Where Goff will get the money


John Armstrong: Goff's cake recipe proves hard to swallow
It being election year, Phil Goff has decided to hold a press conference every Monday to counter the Prime Minister's use of his weekly media briefing to set the political agenda. Yesterday's first effort was hardly an unqualified success.

Instead of setting the agenda, Goff found it being set for him by the media. The questions had a recurring theme - where is the money coming from to fund Labour's seemingly ever-expanding list of promises.


You would think that being part of a newspaper that spent most of last week focusing on Phil Goff's hair colour, Armstrong would be keen to stop showing the out right bias the NZ Herald has against Labour. Seeing as Armstrong hasn't once asked how National has funded it's tax cuts, he wants to put the acid on Phil's costings. Fair enough for asking but eye rolling that Armstrong hasn't been nearly as critical of John Key.

The reason why Goff is being slow to become explicit about how he intends to fund his policy platform is a simple three words - Capital Gains Tax. We need to expand the tax base, that is what our experts have spelled out to us and Goff's holding back from announcing it is due more to needing to sell the benefit of policy before giving National the chance to scare monger the cost...

Busting the myths of a capital gains tax
One option is a capital gains tax.
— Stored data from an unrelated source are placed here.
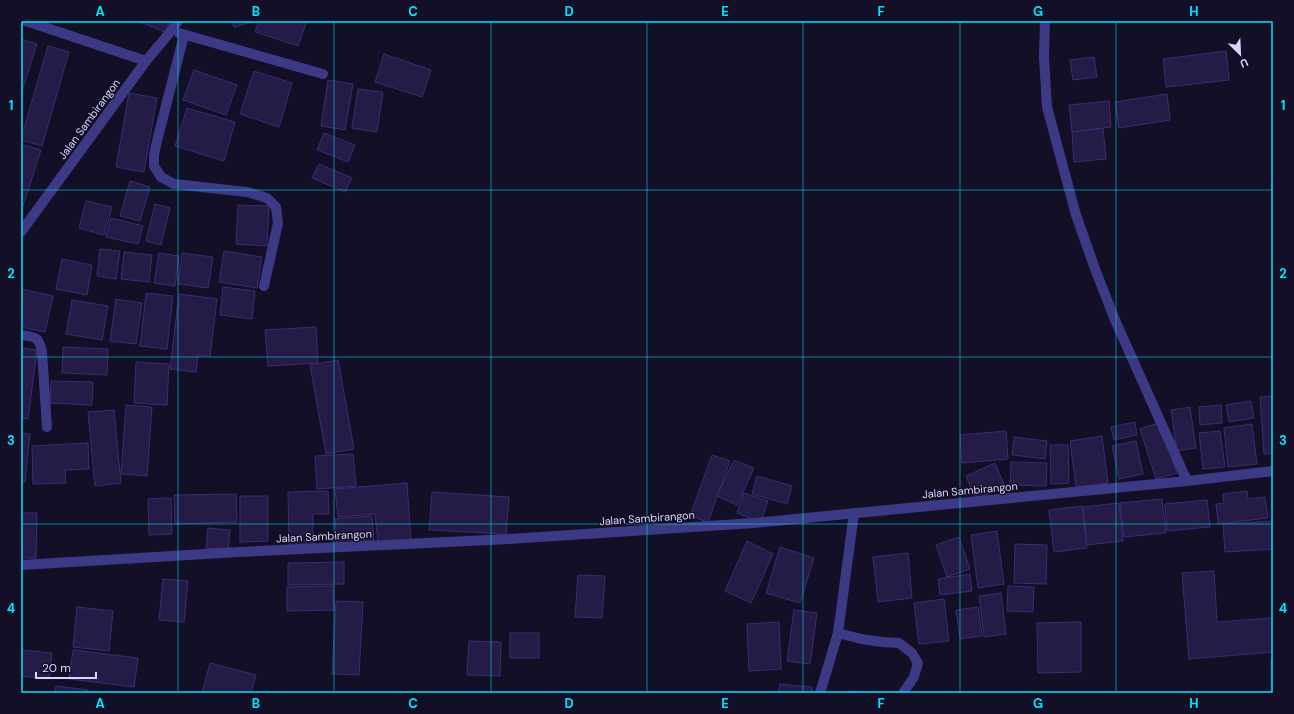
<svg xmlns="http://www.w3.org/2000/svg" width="1294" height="714" font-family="'DM Sans',sans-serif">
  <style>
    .building { fill: #241b47; stroke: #3b2d73 }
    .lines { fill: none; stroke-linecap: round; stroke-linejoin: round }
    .minor { stroke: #3d3a85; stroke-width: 10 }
    .grid { fill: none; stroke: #00e5ff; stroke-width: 1; stroke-opacity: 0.55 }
    .labels { text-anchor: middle; stroke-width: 3; stroke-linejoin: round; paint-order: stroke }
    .street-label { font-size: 11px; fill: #d9d4ff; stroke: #130f26 }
    .neatline { fill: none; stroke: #00e5ff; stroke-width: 1.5 }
    .grid-label { font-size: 13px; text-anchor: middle; font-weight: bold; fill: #00e5ff }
  </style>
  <rect width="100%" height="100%" fill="#130f26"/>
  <g class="building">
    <path d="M138,21H170L165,32Z"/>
    <path d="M232,21H255L234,27Z"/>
    <path d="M259,21H307L298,46L255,32Z"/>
    <path d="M21,39L37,44L21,94Z"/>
    <path d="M48,46L69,52L42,146L21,140V139Z"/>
    <path d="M1226,51L1229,80L1166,87L1163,59Z"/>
    <path d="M384,54L431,70L422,97L375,82Z"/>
    <path d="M1094,57L1097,77L1073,80L1070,60Z"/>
    <path d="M194,70L237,85L226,115L183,100Z"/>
    <path d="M254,71L292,83L279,127L240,114Z"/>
    <path d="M328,80L353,84L345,130L321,126Z"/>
    <path d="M358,89L383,92L377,132L352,128Z"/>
    <path d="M129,93L157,98L144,172L116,167Z"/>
    <path d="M1167,94L1170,120L1119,128L1115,102Z"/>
    <path d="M1109,101L1111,127L1072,132L1069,105Z"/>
    <path d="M187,108L235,122L224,161L175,146Z"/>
    <path d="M1103,128L1106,159L1074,162L1072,132Z"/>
    <path d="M324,133L355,145L348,162L317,150Z"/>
    <path d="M21,144L41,150L21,212Z"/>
    <path d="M319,164L352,178L345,192L312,178Z"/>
    <path d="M130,181L150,187L140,221L120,216Z"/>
    <path d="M86,201L112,207L104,235L79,228Z"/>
    <path d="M155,204L170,208L161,245L146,241Z"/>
    <path d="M238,205L269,206L267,246L236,244Z"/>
    <path d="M111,218L143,226L138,244L106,237Z"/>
    <path d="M100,249L120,251L116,279L97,276Z"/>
    <path d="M224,251L262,257L257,288L219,282Z"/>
    <path d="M124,252L152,255L149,282L121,279Z"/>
    <path d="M159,253L179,256L175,286L154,283Z"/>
    <path d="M182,253L213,257L208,288L178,284Z"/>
    <path d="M62,259L92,265L87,295L56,289Z"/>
    <path d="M223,287L255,291L252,319L220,315Z"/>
    <path d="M21,289L53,296L45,332L21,327Z"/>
    <path d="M146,293L173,296L167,349L140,346Z"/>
    <path d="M179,294L217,299L210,356L198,355L196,372L170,369Z"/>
    <path d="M116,299L142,303L136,344L110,341Z"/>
    <path d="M72,300L108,306L102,340L66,334Z"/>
    <path d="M316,327L318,363L268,366L265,330Z"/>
    <path d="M63,347L108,349L107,375L62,373Z"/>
    <path d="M21,348L37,350L28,419L21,418Z"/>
    <path d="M338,360L354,449L326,454L310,365Z"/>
    <path d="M136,362L169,364L167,405L134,403Z"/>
    <path d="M51,381L93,382L92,405L50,403Z"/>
    <path d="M1273,396V453L1264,454L1260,397Z"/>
    <path d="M1251,401L1254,418L1229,422L1226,405Z"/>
    <path d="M126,405L152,407L147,476L121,474Z"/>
    <path d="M1221,405L1222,423L1200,425L1199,407Z"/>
    <path d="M1190,407L1196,448L1177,451L1171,410Z"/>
    <path d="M114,410L121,483L95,486L88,412Z"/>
    <path d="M1135,422L1137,435L1114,440L1111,427Z"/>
    <path d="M1161,422L1177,473L1156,479L1140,429Z"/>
    <path d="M1252,424L1257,464L1228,467L1224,428Z"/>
    <path d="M1006,431L1008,459L962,463L960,435Z"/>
    <path d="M1220,431L1225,467L1203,469L1199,433Z"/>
    <path d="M21,433L30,434L25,482H21Z"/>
    <path d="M1102,436L1108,483L1076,487L1070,441Z"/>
    <path d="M1014,437L1047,441L1045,459L1012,455Z"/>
    <path d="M1136,441L1143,474L1119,479L1112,446Z"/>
    <path d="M88,443L89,469L65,470L66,483L33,484L32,446Z"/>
    <path d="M1050,445H1068L1069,483L1051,484Z"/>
    <path d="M353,454L356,486L317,489L315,456Z"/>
    <path d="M712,455L730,461L708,522L690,516Z"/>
    <path d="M734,460L754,468L737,505L717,496Z"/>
    <path d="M1011,462L1047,463L1046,486L1010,485Z"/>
    <path d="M995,463L1005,487L976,499L966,476Z"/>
    <path d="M757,476L792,486L787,504L752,494Z"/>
    <path d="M407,483L411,540L378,543L375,514L338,517L335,489Z"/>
    <path d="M328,491L329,514H313V545L289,546L288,492Z"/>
    <path d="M1247,491L1248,499L1265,497L1268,518L1218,524L1216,504L1224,503L1223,494Z"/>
    <path d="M432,492L509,497L506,534L429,530Z"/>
    <path d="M744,493L768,501L761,522L737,513Z"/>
    <path d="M236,494L237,522L175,524L174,495Z"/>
    <path d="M240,496H268V541L240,542Z"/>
    <path d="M171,498L172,534L149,535L148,499Z"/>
    <path d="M1162,499L1166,533L1124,537L1120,503Z"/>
    <path d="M1207,500L1210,527L1167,531L1165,504Z"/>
    <path d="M1119,503L1123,541L1087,545L1083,507Z"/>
    <path d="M1082,506L1087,548L1054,552L1049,510Z"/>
    <path d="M21,513H37L36,558H21Z"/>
    <path d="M372,516L374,542L337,545L335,519Z"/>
    <path d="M1273,521V549L1225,552L1223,524Z"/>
    <path d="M208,528L230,530L228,550L206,548Z"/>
    <path d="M997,531L1004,584L978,588L971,535Z"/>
    <path d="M959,537L970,569L947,577L936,545Z"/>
    <path d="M747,541L773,554L751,603L725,591Z"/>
    <path d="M1015,544L1047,545L1046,584L1014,583Z"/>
    <path d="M780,547L814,558L800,603L766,593Z"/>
    <path d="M908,553L912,598L878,602L873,557Z"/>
    <path d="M344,562V584L288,585V563Z"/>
    <path d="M1214,571L1217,622L1273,618V652L1189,659L1182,573Z"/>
    <path d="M970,574L972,591L940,595L938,579Z"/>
    <path d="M578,575L605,576L602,618L575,617Z"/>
    <path d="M163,579L188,581L184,622L159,620Z"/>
    <path d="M333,586L334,610L287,611V587Z"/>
    <path d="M1008,586L1034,587L1033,612L1007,611Z"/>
    <path d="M1001,593L1006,634L984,637L979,596Z"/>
    <path d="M944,599L949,641L919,644L914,603Z"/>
    <path d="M336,601L363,602L359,675L332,674Z"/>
    <path d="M77,607L113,611L109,651L73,647Z"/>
    <path d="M978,607L982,636L960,639L956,610Z"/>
    <path d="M794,610L817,613L810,664L787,661Z"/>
    <path d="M779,622L781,669L749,671L747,624Z"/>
    <path d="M1081,622V672L1038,673L1037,623Z"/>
    <rect x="510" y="633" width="29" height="25"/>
    <path d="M469,641L501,642L500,676L467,675Z"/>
    <path d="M21,650L52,653L49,679L21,676Z"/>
    <path d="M73,650L138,658L134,687L69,679Z"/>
    <path d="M1273,659V693H1271V660Z"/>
    <path d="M210,663L256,675L251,693H202Z"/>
    <path d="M780,684L812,687V693H778Z"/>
    <path d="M56,686L88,690L87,693H55Z"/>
    <path d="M849,691L880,692V693H849Z"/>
  </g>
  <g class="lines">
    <g class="minor">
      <path d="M26,21L146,61"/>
      <path d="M1045,21L1044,57L1047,107L1076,215L1095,269L1115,320L1187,481"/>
      <path d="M179,33L323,74"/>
      <path d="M184,35L157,141L154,155V166L161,177L174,184L247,192L267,198L276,207L278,223L264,286"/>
      <path d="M21,232L146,61L171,31L178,21"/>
      <path d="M21,335C36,337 39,337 42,352L47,427"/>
      <path d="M21,565L239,552L509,539L754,523L1187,481L1273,471"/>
      <path d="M838,633L861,639L882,642L899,643L912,653L918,663L914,677L903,693"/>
      <path d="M820,693L838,633L854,513"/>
    </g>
  </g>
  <path class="grid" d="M178,21V693M334,21V693M491,21V693M647,21V693M803,21V693M960,21V693M1116,21V693M21,190H1273M21,357H1273M21,524H1273"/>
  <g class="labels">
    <g class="street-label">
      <text transform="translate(89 119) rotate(-54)" y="4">Jalan Sambirangon</text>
      <text transform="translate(970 490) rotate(-5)" y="4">Jalan Sambirangon</text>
      <text transform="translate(647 518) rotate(-4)" y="4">Jalan Sambirangon</text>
      <text transform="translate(324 536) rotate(-3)" y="4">Jalan Sambirangon</text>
    </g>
  </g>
  <rect width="1294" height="714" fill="none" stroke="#130f26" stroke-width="44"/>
  <g transform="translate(1240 54) rotate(156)" stroke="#130f26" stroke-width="3" paint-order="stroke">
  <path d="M0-3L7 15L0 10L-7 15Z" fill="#d9d4ff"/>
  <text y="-6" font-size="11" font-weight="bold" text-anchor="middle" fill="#d9d4ff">U</text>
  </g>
  <path d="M36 672v6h60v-6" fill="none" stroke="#d9d4ff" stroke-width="2"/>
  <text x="42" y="672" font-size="12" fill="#d9d4ff" stroke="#130f26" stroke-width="3" paint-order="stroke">20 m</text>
  <rect x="22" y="22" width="1250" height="670" class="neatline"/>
  <g class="grid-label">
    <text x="100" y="16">A</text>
    <text x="256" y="16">B</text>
    <text x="413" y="16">C</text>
    <text x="569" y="16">D</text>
    <text x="725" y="16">E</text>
    <text x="881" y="16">F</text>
    <text x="1038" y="16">G</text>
    <text x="1194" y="16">H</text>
    <text x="11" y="110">1</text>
    <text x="1283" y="110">1</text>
    <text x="11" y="278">2</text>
    <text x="1283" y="278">2</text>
    <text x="11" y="445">3</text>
    <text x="1283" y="445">3</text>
    <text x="11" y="613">4</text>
    <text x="1283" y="613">4</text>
    <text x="100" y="708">A</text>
    <text x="256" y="708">B</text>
    <text x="413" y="708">C</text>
    <text x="569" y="708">D</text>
    <text x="725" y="708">E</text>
    <text x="881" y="708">F</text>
    <text x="1038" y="708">G</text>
    <text x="1194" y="708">H</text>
  </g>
</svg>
Its benefits include fairness, strengthening the tax system and generating revenue. These benefits are the reason why such a tax keeps being raised as an option for reform.

New Zealand keeps rejecting capital gains tax largely because of three persistent assumptions about how capital gains tax works in practice: that it would be too complex, not generate enough revenue, and become a Swiss cheese of exemptions over time.

These concerns meant that the Government and some members of the Tax Working Group rejected capital gains tax about this time last year.

Surprisingly, these assumptions have not been tested, but it should be easy to test them.

Most developed countries, and many others, have a capital gains tax. Did they encounter these problems in practice?

For example, South Africa adopted a capital gains tax in 2001. There is much about South Africa that New Zealand wouldn't want to emulate.

But its tax system is one bright spot in its recent history, earning praise from the International Monetary Fund and Organisation for Economic Co-operation and Development. South Africa's experience is that the three key criticisms levelled against capital gains tax have been largely myth.

1 Comments:

At 1/2/11 10:09 pm, Blogger sdm said...

A few questions

1) When you tax something, the flip side is often to allow a loss to be carried forward to mitigate any future gains. Will you do this with the introduction of a CGT?

2) How will you compensate people for an increase in rents, given that the primary motivation will switch to yeild. Yes there may be some downward pressure on house price, but one would think a better return would be sort by investors

3) Would such a tax be retrospective, or only apply to future acquistions?

I am not against the idea per se, but would like more details of the ramifications of such a new tax.